» **Exercise**
When you repeat the entries below, please keep them exact and leave out the pictures.

Material provided: Begin

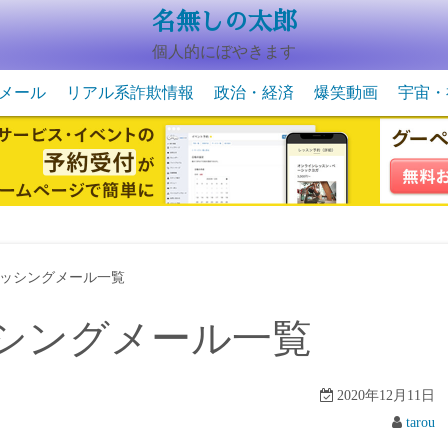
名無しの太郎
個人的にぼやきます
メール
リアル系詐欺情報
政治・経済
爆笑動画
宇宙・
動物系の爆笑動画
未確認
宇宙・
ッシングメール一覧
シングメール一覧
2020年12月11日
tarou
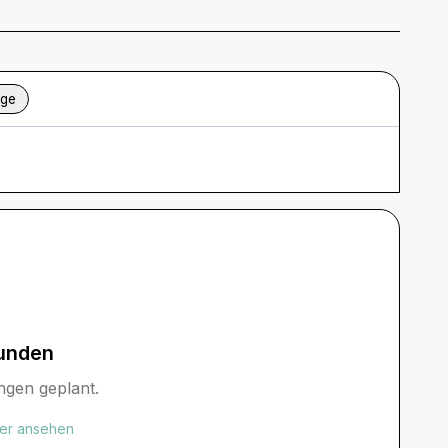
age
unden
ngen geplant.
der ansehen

Material provided: End

» **Your response**
名無しの太郎
個人的にぼやきます
メール
リアル系詐欺情報
政治・経済
爆笑動画
宇宙・
動物系の爆笑動画
未確認
宇宙・
ッシングメール一覧
シングメール一覧
2020年12月11日
tarou
age
unden
ngen geplant.
der ansehen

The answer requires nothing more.